By analyzing existing cross correlation between Outbrain and Hello Group, you can compare the effects of market volatilities on Outbrain and Hello and check how they will diversify away market risk if combined in the same portfolio for a given time horizon. You can also utilize pair trading strategies of matching a long position in Outbrain with a short position of Hello. Check out your portfolio center. Please also check ongoing floating volatility patterns of Outbrain and Hello.

Diversification Opportunities for Outbrain and Hello

-0.31
  Correlation Coefficient

Very good diversification

The 3 months correlation between Outbrain and Hello is -0.31. Overlapping area represents the amount of risk that can be diversified away by holding Outbrain and Hello Group in the same portfolio, assuming nothing else is changed. The correlation between historical prices or returns on Hello Group and Outbrain is a relative statistical measure of the degree to which these equity instruments tend to move together. The correlation coefficient measures the extent to which returns on Outbrain are associated (or correlated) with Hello. Values of the correlation coefficient range from -1 to +1, where. The correlation of zero (0) is possible when the price movement of Hello Group has no effect on the direction of Outbrain i.e., Outbrain and Hello go up and down completely randomly.

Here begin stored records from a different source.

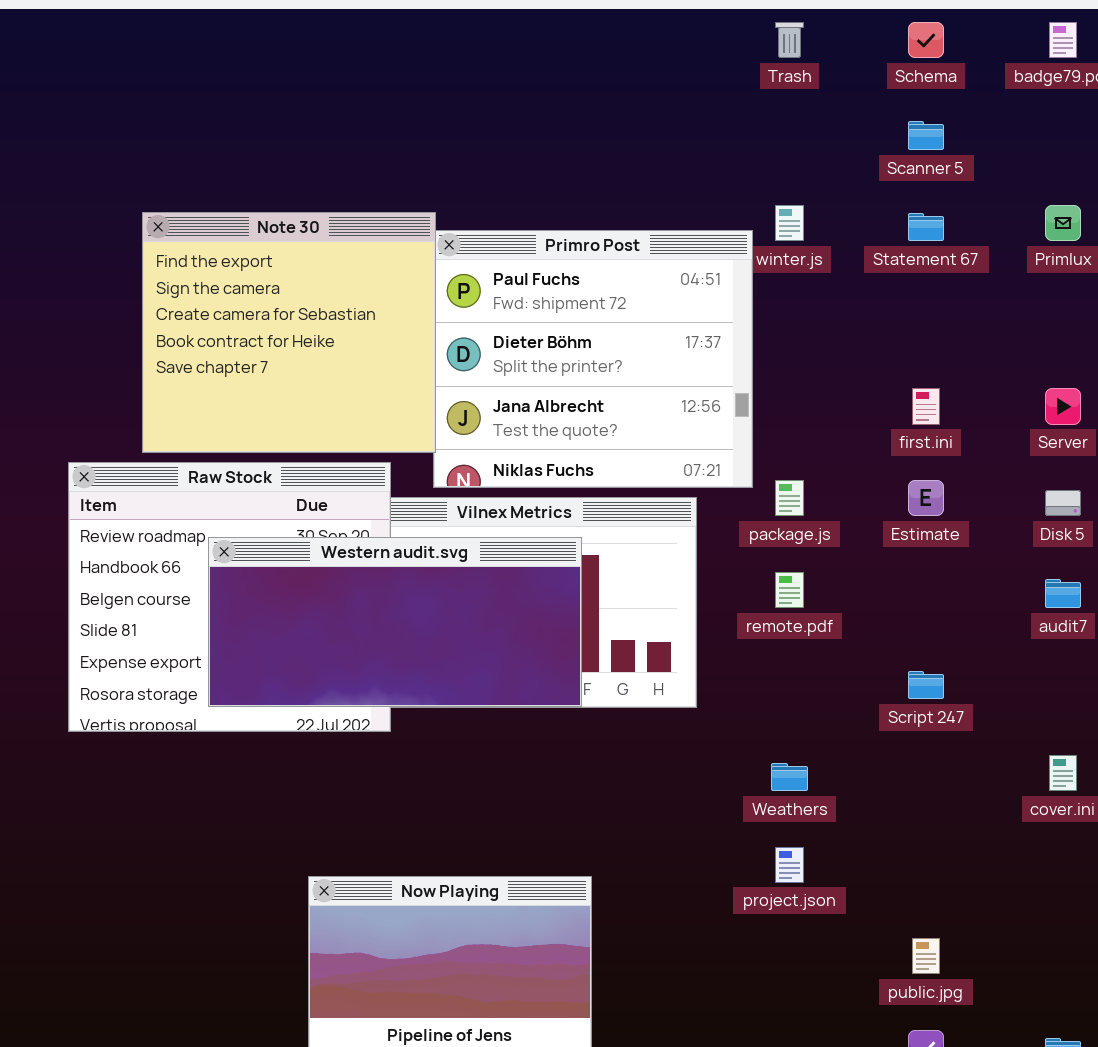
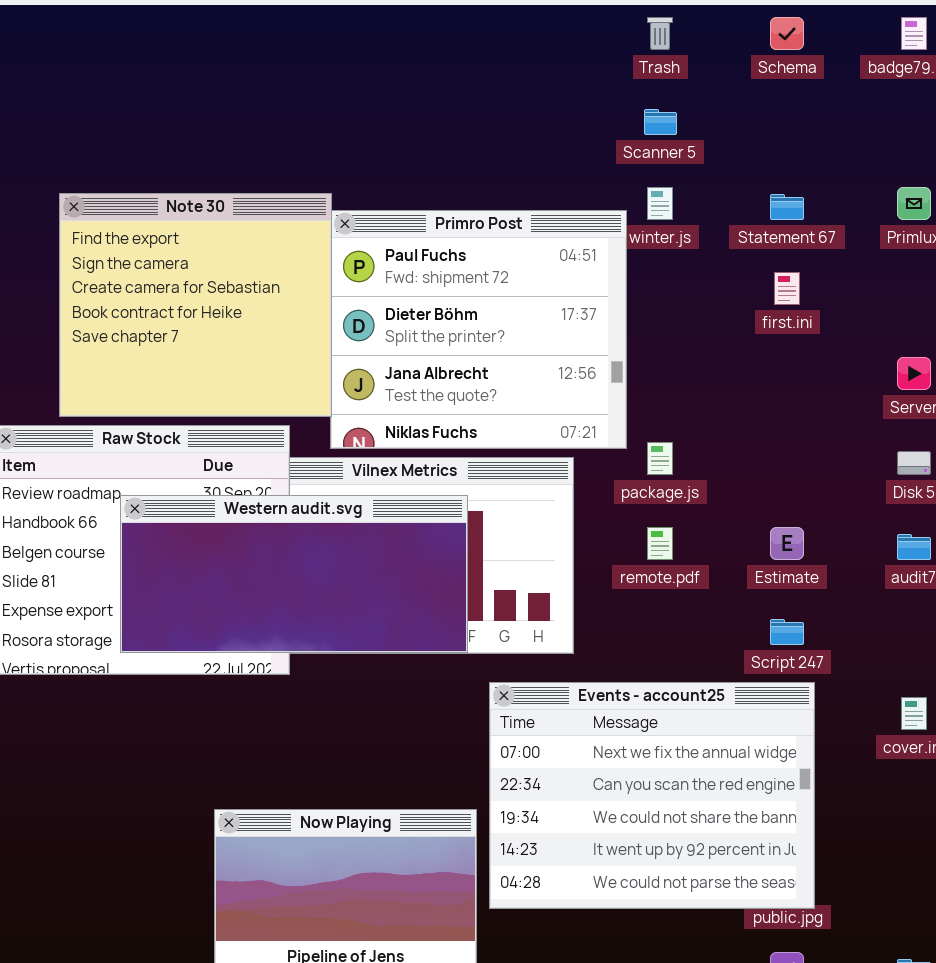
Scanner 5: [908,121,944,150] -> [644,109,677,135], moved
first.ini: [912,388,940,425] -> [774,272,800,305], moved
Estimate: [908,480,944,516] -> [770,527,804,560], moved
Events - account25: none -> [489,682,815,909], opened

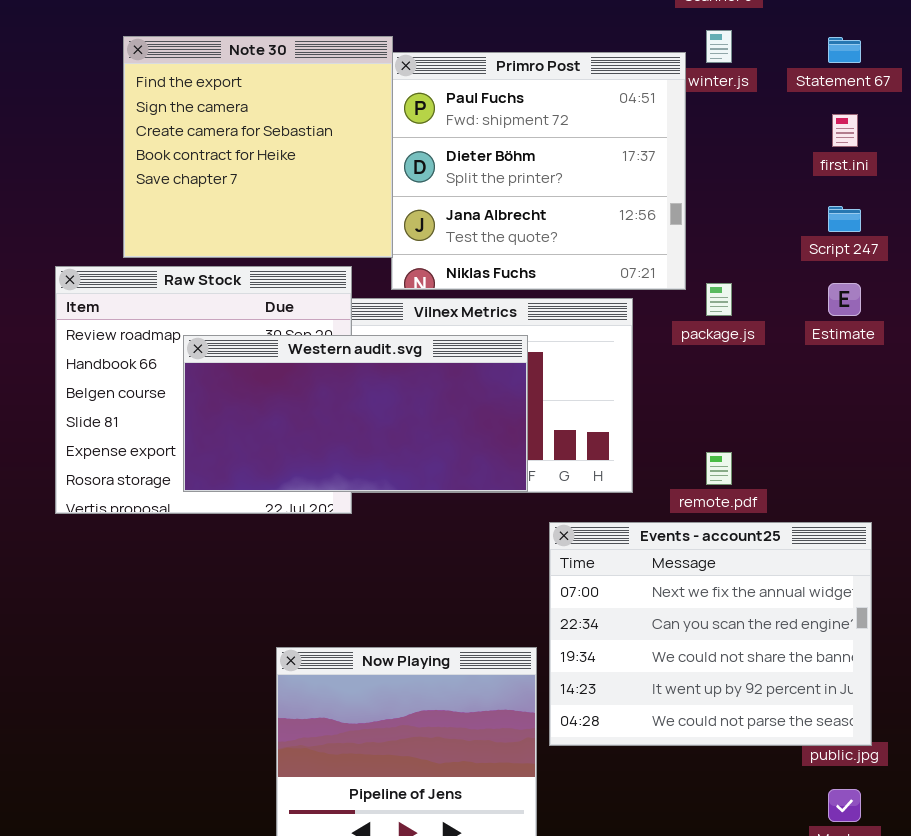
remote.pdf: [647,527,673,560] -> [706,452,732,485], moved
Estimate: [770,527,804,560] -> [828,283,861,316], moved
Script 247: [770,619,804,645] -> [828,206,861,232], moved

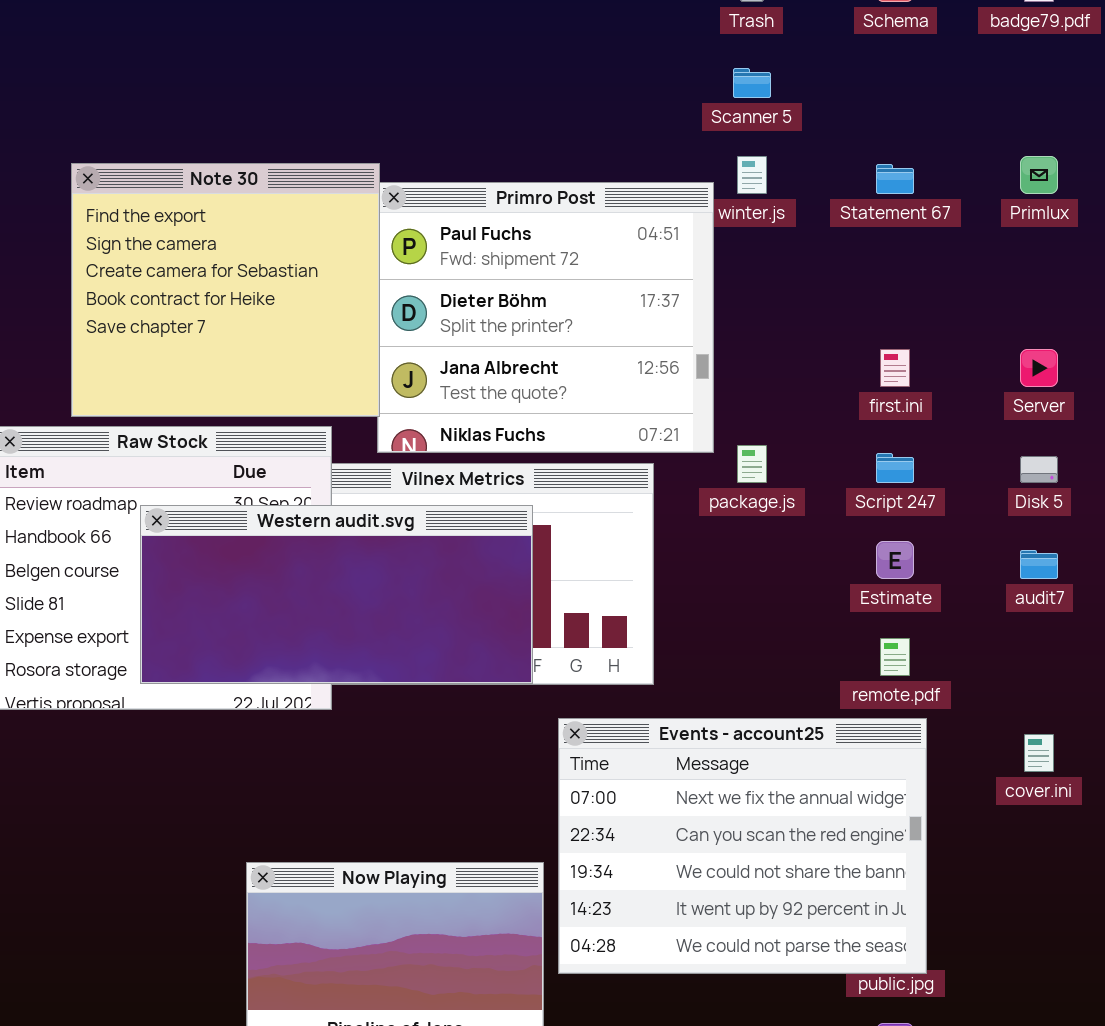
first.ini: [832,114,858,147] -> [880,349,910,387], moved
Script 247: [828,206,861,232] -> [876,453,914,483], moved
Estimate: [828,283,861,316] -> [876,541,914,579], moved
remote.pdf: [706,452,732,485] -> [880,638,910,676], moved

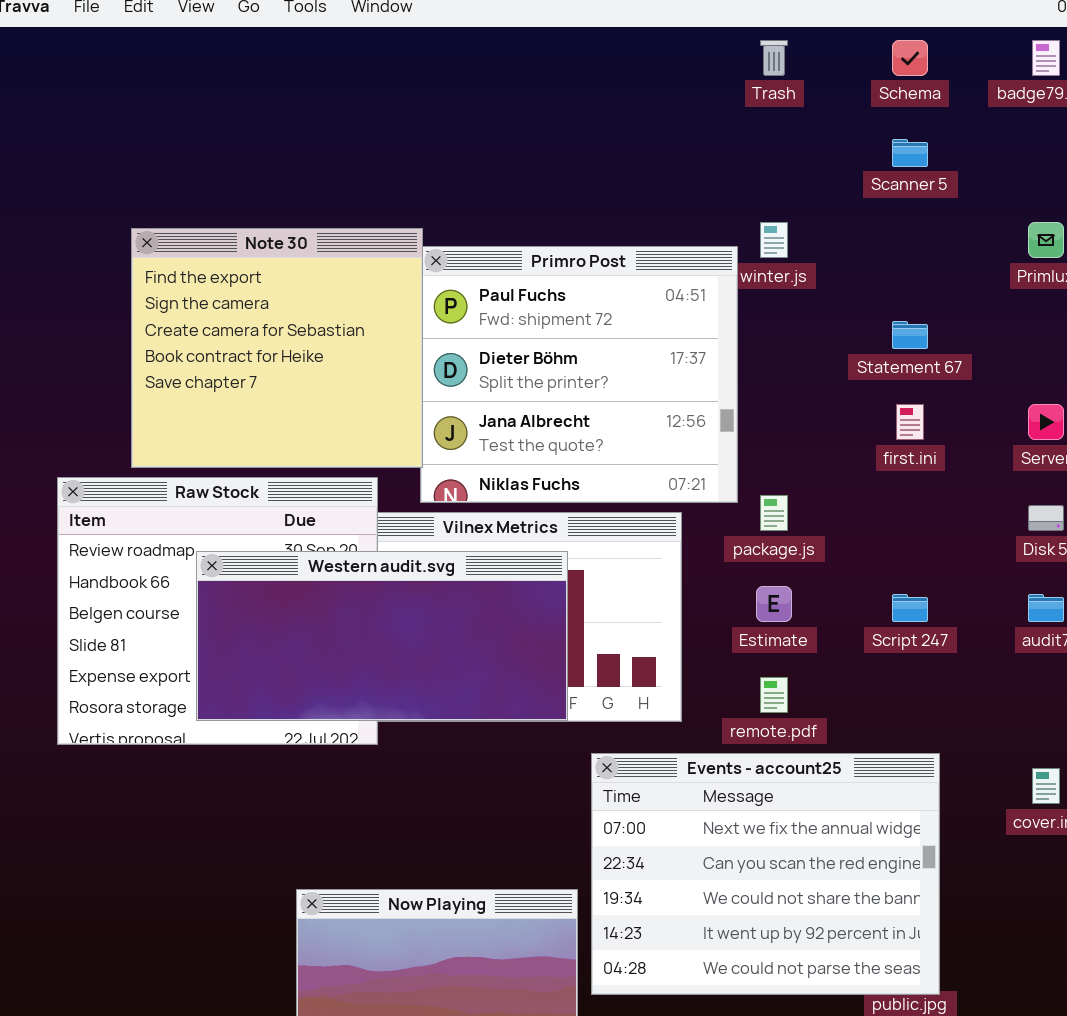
Scanner 5: [733,68,771,98] -> [892,139,928,167], moved
Statement 67: [876,164,914,194] -> [892,321,928,349], moved
Script 247: [876,453,914,483] -> [892,594,928,622], moved
Estimate: [876,541,914,579] -> [756,586,792,622], moved
remote.pdf: [880,638,910,676] -> [760,677,788,713], moved

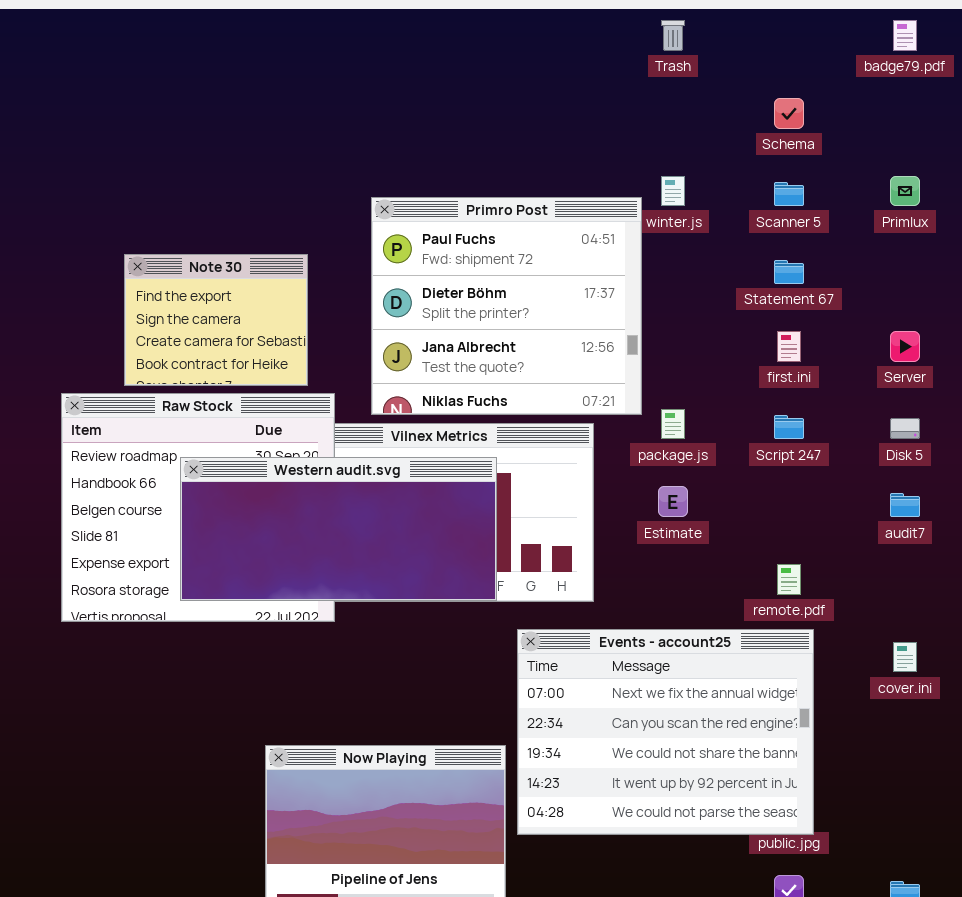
Schema: [892,40,928,76] -> [774,98,804,129], moved
Scanner 5: [892,139,928,167] -> [774,182,804,206], moved
Note 30: [131,228,423,468] -> [124,254,308,386], resized
Script 247: [892,594,928,622] -> [774,415,804,439], moved
remote.pdf: [760,677,788,713] -> [777,564,801,595], moved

Pair Corralation between Outbrain and Hello

Allowing for the 90-day total investment horizon Outbrain is expected to generate 1.19 times less return on investment than Hello. But when comparing it to its historical volatility, Outbrain is 1.09 times less risky than Hello. It trades about 0.07 of its potential returns per unit of risk. Hello Group is currently generating about 0.08 of returns per unit of risk over similar time horizon. If you would invest  542.00  in Hello Group on September 1, 2024 and sell it today you would earn a total of  131.00  from holding Hello Group or generate 24.17% return on investment over 90 days.
Time Period3 Months [change]
DirectionMoves Against 
StrengthInsignificant
Accuracy100.0%
ValuesDaily Returns

Outbrain  vs.  Hello Group

 Performance 
       Timeline  
Outbrain 

Risk-Adjusted Performance

6 of 100

 
Weak
 
Strong
Modest
Compared to the overall equity markets, risk-adjusted returns on investments in Outbrain are ranked lower than 6 (%) of all global equities and portfolios over the last 90 days. Despite somewhat inconsistent fundamental drivers, Outbrain may actually be approaching a critical reversion point that can send shares even higher in December 2024.
Hello Group 

Risk-Adjusted Performance

3 of 100

 
Weak
 
Strong
Insignificant
Compared to the overall equity markets, risk-adjusted returns on investments in Hello Group are ranked lower than 3 (%) of all global equities and portfolios over the last 90 days. In spite of very weak primary indicators, Hello may actually be approaching a critical reversion point that can send shares even higher in December 2024.

Outbrain and Hello Volatility Contrast

   Predicted Return Density   
       Returns  

Pair Trading with Outbrain and Hello

The main advantage of trading using opposite Outbrain and Hello positions is that it hedges away some unsystematic risk. Because of two separate transactions, even if Outbrain position performs unexpectedly, Hello can make up some of the losses. Pair trading also minimizes risk from directional movements in the market. For example, if an entire industry or sector drops because of unexpected headlines, the short position in Hello will offset losses from the drop in Hello's long position.
The idea behind Outbrain and Hello Group pairs trading is to make the combined position market-neutral, meaning the overall market's direction will not affect its win or loss (or potential downside or upside). This can be achieved by designing a pairs trade with two highly correlated stocks or equities that operate in a similar space or sector, making it possible to obtain profits through simple and relatively low-risk investment.
Check out your portfolio center.
Note that this page's information should be used as a complementary analysis to find the right mix of equity instruments to add to your existing portfolios or create a brand new portfolio. You can also try the Stock Tickers module to use high-impact, comprehensive, and customizable stock tickers that can be easily integrated to any websites.